What the form amounts to is a text file which contains all of the information that the insurance company needs to issue you a policy. If the file is corrupted and their software can’t read the data or the codes identifying the data, you don’t get insurance and have wasted your time on the web site.

This part of the process should have been an exercise in loading existing code on the server. All of the specifications are known. The only things missing were the web addresses for the insurance companies.

This sounds like a problem with verifying the data that is received to ensure it is ASCII text, and that is a front end problem. The other possibility is database corruption, but a problem with input is more likely.

2 comments

1 Badtux { 10.28.13 at 10:39 pm }

I wonder how many conversions between EBCDIC and ASCII are needed to move the data between the various computer systems, and what happens if you send EBCDIC to a computer that’s expecting ASCII. Not good things, I suspect :).

2 Bryan { 10.28.13 at 11:02 pm }

It is gibberish, which is why I got paid good money for conversions back in the day. There are still a lot of insurance companies using ISAM on IBM mainframes. That is something that should have been known before any of this started.

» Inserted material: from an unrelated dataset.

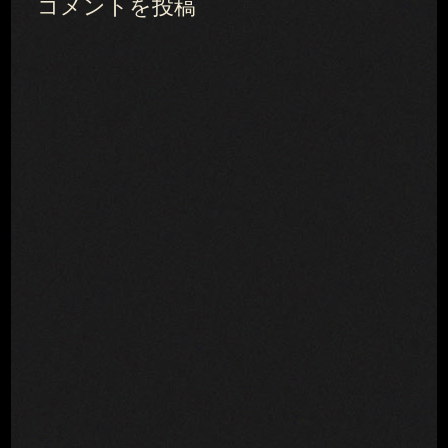
コメントを投稿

A potential problem would be if they were sending UTF-8 when the receiving system was expecting pure ASCII. That does generate gibberish. They have done so much with the front end that I would assume that it doesn’t even occur to them.

Frankly I would have had people enter their SSAN and then pulled the other directory information from the Social Security site and had people verify that it was correct. If it wasn’t, they would need to correct that before going further, and that would be outside the scope of the web site.

The less typing people have to do, the better.